I fancied I saw these cylindrical, membrane-filled tubes trembling beneath the water's undulations. I was tempted to gather their fresh petals, which were adorned with delicate tentacles, some newly in bloom, others barely opened, while nimble fish with fluttering fins brushed past them like flocks of birds. But if my hands came near the moving flowers of these sensitive, lively creatures, an alarm would instantly sound throughout the colony. The white petals retracted into their red sheaths, the flowers vanished before my eyes, and the bush changed into a chunk of stony nipples.
Sheer chance had placed me in the presence of the most valuable specimens of this zoophyte. This coral was the equal of those fished up from the Mediterranean off the Barbary Coast or the shores of France and Italy. With its bright colors, it lived up to those poetic names of blood flower and blood foam that the industry confers on its finest exhibits. Coral sells for as much as 500 francs per kilogram, and in this locality the liquid strata hid enough to make the fortunes of a whole host of coral fishermen. This valuable substance often merges with other polyparies, forming compact, hopelessly tangled units known as "macciota," and I noted some wonderful pink samples of this coral.
But as the bushes shrank, the tree forms magnified. Actual petrified thickets and long alcoves from some fantastic school of architecture kept opening up before our steps. Captain Nemo entered beneath a dark gallery whose gentle slope took us to a depth of 100 meters. The light from our glass coils produced magical effects at times, lingering on the wrinkled roughness of some natural arch, or some overhang suspended like a chandelier, which our lamps flecked with fiery sparks.
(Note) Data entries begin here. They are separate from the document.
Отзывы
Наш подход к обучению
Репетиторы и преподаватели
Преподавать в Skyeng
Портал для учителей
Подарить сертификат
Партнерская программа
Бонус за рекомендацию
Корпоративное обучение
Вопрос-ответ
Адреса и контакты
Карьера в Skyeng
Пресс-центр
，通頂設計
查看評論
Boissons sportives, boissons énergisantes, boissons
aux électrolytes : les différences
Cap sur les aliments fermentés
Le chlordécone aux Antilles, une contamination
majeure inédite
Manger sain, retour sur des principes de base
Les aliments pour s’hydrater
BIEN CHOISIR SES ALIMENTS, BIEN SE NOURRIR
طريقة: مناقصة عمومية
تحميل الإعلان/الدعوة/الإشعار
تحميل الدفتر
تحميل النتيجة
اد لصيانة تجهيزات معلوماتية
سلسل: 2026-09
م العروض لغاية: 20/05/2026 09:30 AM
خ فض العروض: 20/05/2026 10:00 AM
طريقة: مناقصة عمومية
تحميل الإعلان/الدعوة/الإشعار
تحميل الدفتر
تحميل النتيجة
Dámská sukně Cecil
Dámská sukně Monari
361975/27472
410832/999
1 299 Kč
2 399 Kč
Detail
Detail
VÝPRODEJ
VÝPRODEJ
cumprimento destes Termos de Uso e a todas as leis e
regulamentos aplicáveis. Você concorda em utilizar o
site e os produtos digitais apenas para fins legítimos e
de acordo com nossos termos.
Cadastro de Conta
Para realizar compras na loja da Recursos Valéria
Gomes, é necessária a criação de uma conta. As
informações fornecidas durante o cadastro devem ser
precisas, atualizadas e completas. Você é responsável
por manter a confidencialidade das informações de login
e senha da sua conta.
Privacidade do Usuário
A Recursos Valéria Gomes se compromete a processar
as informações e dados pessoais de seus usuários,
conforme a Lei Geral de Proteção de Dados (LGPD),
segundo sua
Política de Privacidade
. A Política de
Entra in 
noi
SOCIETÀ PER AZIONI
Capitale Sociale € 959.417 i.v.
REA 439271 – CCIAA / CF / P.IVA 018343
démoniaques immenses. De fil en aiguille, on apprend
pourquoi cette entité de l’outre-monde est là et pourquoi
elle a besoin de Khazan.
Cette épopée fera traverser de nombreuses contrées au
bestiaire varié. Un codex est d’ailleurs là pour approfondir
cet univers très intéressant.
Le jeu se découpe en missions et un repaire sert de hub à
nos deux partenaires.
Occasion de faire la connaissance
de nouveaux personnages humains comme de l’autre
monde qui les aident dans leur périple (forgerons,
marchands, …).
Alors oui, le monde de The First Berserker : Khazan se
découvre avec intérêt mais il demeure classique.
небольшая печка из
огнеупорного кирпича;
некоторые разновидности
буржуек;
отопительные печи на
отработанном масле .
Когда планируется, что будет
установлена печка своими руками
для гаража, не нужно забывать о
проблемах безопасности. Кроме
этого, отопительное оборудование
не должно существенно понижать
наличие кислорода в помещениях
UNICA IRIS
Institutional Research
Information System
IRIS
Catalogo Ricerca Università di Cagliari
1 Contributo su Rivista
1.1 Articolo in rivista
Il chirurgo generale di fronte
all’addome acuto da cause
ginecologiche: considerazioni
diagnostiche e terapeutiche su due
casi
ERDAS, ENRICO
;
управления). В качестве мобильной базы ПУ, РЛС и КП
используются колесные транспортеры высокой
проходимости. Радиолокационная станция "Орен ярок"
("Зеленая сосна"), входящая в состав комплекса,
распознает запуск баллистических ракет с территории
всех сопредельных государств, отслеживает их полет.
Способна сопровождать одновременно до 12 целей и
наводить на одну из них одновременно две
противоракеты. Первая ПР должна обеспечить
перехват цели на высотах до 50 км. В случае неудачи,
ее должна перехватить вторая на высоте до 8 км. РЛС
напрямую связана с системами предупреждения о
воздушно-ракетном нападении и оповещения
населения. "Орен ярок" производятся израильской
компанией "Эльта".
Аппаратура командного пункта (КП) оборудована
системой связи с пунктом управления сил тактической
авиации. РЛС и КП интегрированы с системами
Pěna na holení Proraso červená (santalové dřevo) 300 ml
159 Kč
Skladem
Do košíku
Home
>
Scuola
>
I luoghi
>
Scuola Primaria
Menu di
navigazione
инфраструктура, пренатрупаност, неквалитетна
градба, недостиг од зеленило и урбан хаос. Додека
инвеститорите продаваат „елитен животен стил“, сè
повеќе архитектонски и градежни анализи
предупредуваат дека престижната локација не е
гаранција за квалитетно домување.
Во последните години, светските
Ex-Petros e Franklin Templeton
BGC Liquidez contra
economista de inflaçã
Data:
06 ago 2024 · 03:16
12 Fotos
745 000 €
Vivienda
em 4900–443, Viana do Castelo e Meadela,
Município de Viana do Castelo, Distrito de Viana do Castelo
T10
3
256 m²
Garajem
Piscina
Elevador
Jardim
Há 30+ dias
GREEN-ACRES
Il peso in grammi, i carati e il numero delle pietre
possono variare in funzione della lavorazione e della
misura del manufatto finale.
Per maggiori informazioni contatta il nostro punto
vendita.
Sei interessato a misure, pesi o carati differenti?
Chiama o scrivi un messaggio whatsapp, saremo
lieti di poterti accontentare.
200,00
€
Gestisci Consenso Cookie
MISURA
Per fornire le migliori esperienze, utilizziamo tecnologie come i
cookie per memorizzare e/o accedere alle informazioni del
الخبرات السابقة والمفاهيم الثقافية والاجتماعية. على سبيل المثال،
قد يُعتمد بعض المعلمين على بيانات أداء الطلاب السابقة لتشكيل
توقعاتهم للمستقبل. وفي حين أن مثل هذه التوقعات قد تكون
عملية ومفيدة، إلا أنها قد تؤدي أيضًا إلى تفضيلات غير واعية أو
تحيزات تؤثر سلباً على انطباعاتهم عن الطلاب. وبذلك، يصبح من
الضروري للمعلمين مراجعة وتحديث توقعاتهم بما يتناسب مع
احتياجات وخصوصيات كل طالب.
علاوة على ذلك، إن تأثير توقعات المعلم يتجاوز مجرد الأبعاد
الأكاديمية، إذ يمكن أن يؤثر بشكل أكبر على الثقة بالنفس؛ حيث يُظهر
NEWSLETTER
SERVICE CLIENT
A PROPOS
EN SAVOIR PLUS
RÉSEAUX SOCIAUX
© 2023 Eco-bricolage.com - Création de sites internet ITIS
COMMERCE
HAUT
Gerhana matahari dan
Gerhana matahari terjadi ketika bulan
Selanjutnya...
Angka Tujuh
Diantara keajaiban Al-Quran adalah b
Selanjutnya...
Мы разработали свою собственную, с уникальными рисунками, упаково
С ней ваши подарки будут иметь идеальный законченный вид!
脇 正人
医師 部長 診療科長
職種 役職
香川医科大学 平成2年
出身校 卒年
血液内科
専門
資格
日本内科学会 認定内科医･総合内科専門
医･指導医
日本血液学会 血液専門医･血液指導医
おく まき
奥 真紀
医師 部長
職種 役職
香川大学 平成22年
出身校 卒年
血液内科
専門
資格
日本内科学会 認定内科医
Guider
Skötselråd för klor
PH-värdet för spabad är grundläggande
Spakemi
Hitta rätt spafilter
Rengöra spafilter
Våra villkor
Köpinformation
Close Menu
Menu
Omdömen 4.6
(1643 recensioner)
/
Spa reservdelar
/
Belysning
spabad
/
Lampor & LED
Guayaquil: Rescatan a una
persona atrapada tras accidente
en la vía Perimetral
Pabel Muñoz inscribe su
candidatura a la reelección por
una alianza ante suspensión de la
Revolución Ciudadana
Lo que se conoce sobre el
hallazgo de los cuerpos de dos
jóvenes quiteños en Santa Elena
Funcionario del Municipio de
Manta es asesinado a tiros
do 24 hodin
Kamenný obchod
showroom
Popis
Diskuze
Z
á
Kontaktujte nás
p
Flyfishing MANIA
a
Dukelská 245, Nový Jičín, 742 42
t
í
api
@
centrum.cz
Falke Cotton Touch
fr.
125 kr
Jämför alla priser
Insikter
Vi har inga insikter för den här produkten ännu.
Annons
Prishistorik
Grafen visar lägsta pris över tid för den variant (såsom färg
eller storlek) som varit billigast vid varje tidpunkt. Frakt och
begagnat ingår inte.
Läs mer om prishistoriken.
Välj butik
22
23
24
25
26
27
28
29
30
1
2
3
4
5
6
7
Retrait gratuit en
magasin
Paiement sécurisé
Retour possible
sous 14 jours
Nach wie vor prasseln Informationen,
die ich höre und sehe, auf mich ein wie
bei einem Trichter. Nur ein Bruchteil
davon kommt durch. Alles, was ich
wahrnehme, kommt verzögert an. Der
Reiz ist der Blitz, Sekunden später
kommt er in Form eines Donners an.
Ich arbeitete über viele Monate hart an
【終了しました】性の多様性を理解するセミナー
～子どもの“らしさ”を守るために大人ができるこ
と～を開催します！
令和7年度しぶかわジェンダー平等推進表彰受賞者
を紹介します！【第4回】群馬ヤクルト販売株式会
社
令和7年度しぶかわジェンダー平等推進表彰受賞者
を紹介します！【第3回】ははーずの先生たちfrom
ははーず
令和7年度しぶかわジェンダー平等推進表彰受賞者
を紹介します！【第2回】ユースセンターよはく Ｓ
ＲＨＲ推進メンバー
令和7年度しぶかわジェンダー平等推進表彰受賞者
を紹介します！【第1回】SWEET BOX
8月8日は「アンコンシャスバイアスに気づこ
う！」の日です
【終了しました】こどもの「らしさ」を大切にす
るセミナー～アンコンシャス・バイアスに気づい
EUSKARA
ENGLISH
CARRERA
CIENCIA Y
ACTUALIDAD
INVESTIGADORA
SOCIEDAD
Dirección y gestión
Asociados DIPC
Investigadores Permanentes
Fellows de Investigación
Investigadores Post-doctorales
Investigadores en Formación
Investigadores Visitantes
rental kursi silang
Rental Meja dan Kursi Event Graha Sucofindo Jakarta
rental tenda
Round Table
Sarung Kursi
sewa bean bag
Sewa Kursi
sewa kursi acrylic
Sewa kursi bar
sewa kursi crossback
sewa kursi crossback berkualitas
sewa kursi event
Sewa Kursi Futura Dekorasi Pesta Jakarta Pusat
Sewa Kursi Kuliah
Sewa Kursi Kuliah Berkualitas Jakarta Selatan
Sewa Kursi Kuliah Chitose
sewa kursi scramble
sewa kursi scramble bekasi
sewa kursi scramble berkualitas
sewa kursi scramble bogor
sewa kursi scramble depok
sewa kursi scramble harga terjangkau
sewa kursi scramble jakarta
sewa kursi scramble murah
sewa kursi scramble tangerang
Amid these shrubs of precious coral, I observed other polyps no less unusual: melita coral, rainbow coral with jointed outgrowths, then a few tufts of genus Corallina, some green and others red, actually a type of seaweed encrusted with limestone salts, which, after long disputes, naturalists have finally placed in the vegetable kingdom. But as one intellectual has remarked, "Here, perhaps, is the actual point where life rises humbly out of slumbering stone, but without breaking away from its crude starting point."
Finally, after two hours of walking, we reached a depth of about 300 meters, in other words, the lowermost limit at which coral can begin to form. But here it was no longer some isolated bush or a modest grove of low timber. It was an immense forest, huge mineral vegetation, enormous petrified trees linked by garlands of elegant hydras from the genus Plumularia, those tropical creepers of the sea, all decked out in shades and gleams. We passed freely under their lofty boughs, lost up in the shadows of the waves, while at our feet organ-pipe coral, stony coral, star coral, fungus coral, and sea anemone from the genus Caryophylia formed a carpet of flowers all strewn with dazzling gems.
What an indescribable sight! Oh, if only we could share our feelings! Why were we imprisoned behind these masks of metal and glass! Why were we forbidden to talk with each other! At least let us lead the lives of the fish that populate this liquid element, or better yet, the lives of amphibians, which can spend long hours either at sea or on shore, traveling through their double domain as their whims dictate!
Meanwhile Captain Nemo had called a halt. My companions and I stopped walking, and turning around, I saw the crewmen form a semicircle around their leader. Looking with greater care, I observed that four of them were carrying on their shoulders an object that was oblong in shape.
At this locality we stood in the center of a huge clearing surrounded by the tall tree forms of this underwater forest. Our lamps cast a sort of brilliant twilight over the area, making inordinately long shadows on the seafloor. Past the boundaries of the clearing, the darkness deepened again, relieved only by little sparkles given off by the sharp crests of coral.